Probably not! Or, hell no!

But that’s the barrier of entry to any if not all frameworks on the planet. Some frameworks allow you to write your own blog in 10 steps, but you will soon discover that writing your own blog is not a great indicator for a quality framework.

Indiciators are:

  • maintained code
  • coding standards
  • tests

And if I’m allowed a snarky remark — these are areas Drupal is literally just getting around to.

PHP vs PHP

Destruction breeds creation — but I get the impression that all these fights inside the PHP community don’t really make it foster more.

Fighting and trolling may be an art for some and I agree they are entertaining at times, but when it becomes the only way people communicate contribute then let me be clear: it doesn’t help.

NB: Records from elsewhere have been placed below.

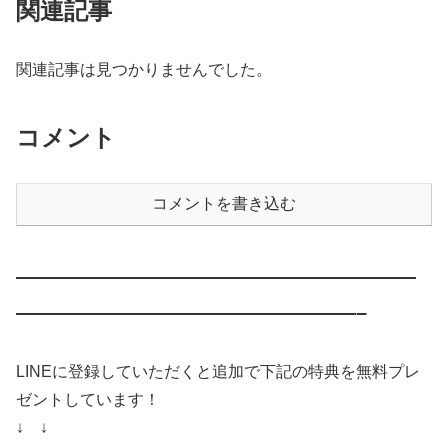
関連記事
関連記事は見つかりませんでした。
コメント
コメントを書き込む
————————————————————
—————————————————–
LINEに登録していただくと追加で下記の特典を無料プレ
ゼントしています！
↓ ↓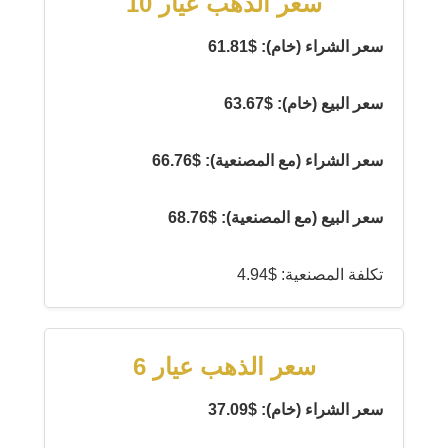
سعر الذهب عيار 10
سعر الشراء (خام): $61.81
سعر البيع (خام): $63.67
سعر الشراء (مع المصنعية): $66.76
سعر البيع (مع المصنعية): $68.76
تكلفة المصنعية: $4.94
سعر الذهب عيار 6
سعر الشراء (خام): $37.09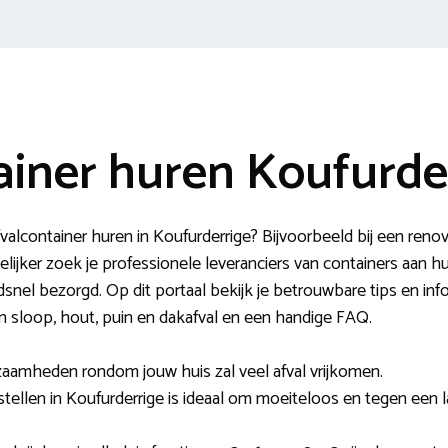
ainer huren Koufurde
valcontainer huren in Koufurderrige? Bijvoorbeeld bij een reno
lijker zoek je professionele leveranciers van containers aan h
ndsnel bezorgd. Op dit portaal bekijk je betrouwbare tips en in
en sloop, hout, puin en dakafval en een handige FAQ.
zaamheden rondom jouw huis zal veel afval vrijkomen.
stellen in Koufurderrige is ideaal om moeiteloos en tegen een la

The PHP community seems to be unaware how thriving PHP is and also its ecosystem. People often mistake stabilization for decline. There’s nothing wrong if we don’t crank out five new major versions every year.

  • People in the real world are conservative anyway and adoption is slow. [Not a PHP-only problem either, just ask the Ruby folks.]
  • People in the real world don’t mind a more stable PHP environment, at the expense of buzzwords and all that crap.

Fin

In hindsight everyone always knew.

I feel like the more vocal people sharing their opinion, are pretty disconnected from the reality. That is dispite them running a magazine or a podcast about the community.

When people resort to flaming others in order to make themselves look smarter or their own project better, then that’s just poor judgement on their part. Projects often die off as fast as they came about.